Last year I had started writing a series of short stories that I wrote as fictional letters titled Letters from God. My inspiration was people and their stories in the Bible. I was so pleased to finish the first volume of 30 letters I had begun the second volume and had even posted readers to request a letter that they would like to see written to a specific person in the Bible. Which I did get a couple of requests. I however got off track and never finished the second volume. I won’t bother you with all of the excuses I could list but rather focus on how easy it is to let something get away from you if you do not make effort every day to work on anything you have started. It could be a writing project like I had started, or some other type of work related task, or it can be a relationship. Relationships can get derailed if the tracks and the train are not maintained. It takes work. Caring for anything is not easy but it is worth it. Our relationship with Jesus can get off track without us even realizing it, till one day you are wandering out in the dessert and wonder how you got there.Now you are lost and don’t know which way to go.
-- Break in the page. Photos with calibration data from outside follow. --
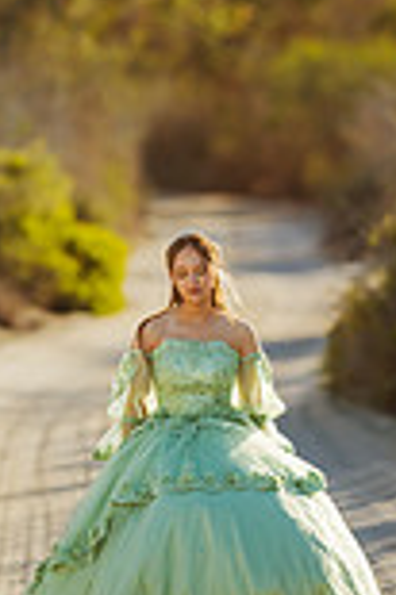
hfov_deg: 3.5
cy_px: 127
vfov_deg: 5.3
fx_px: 6482
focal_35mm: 392
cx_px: 223
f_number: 1.8
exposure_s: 1/8000
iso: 100
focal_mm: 135
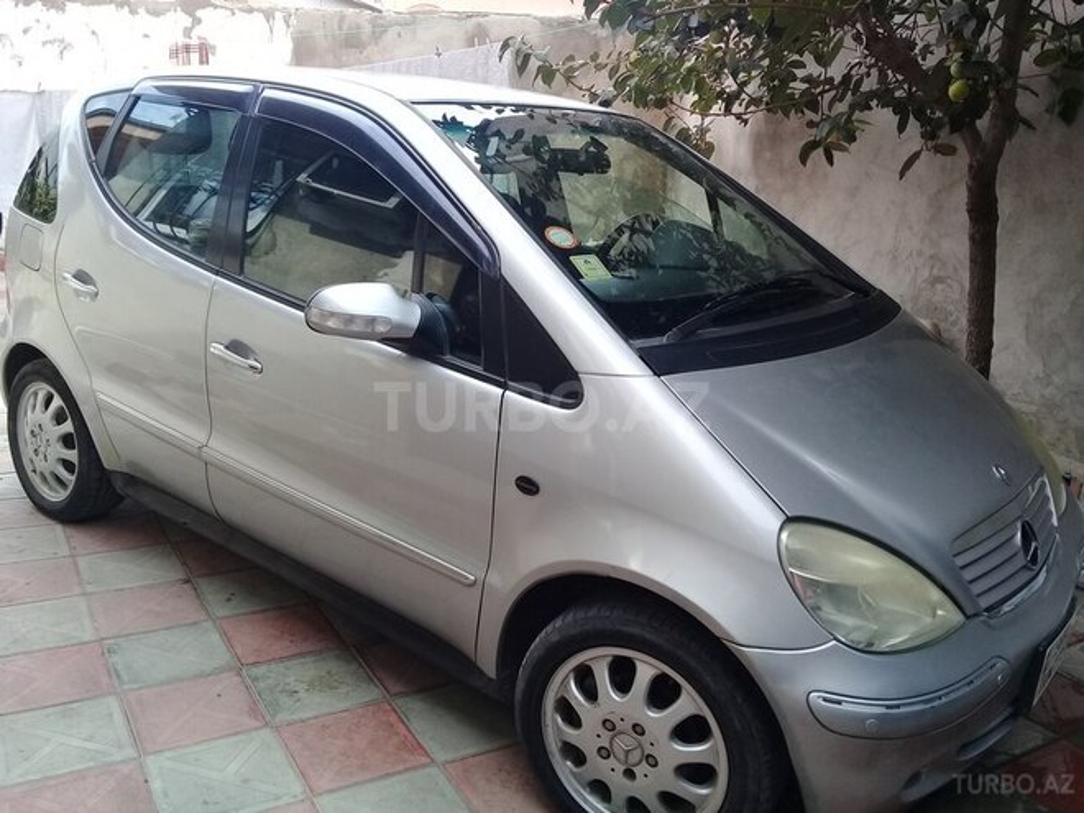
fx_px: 971
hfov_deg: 58.4
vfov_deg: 45.4
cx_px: 542
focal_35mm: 31
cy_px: 406
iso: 50
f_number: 2.2
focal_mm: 3.3
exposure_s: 1/280
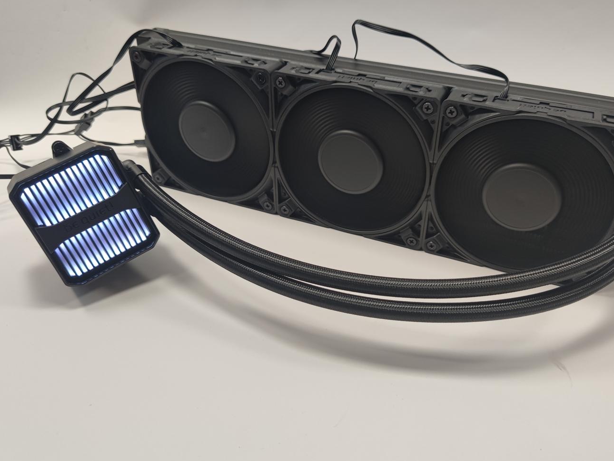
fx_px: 550
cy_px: 223
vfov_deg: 45.4
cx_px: 342
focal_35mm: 31
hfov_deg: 58.2
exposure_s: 1/87
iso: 249
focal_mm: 6.78
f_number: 1.85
The good news is once you realize this He is right there to take your hand and lead you back (even if He has to carry you on His shoulders) to the right path. You may get side track by something that gets your attention away from Him, but He is merciful and forgiving so there is nothing keeping you from getting back on board but you. Don’t beat yourself up if you have gotten off track just be thankful He will never leave you or forsake you, and get back on track.

God bless

I love God’s way of reminding me of how great His love is.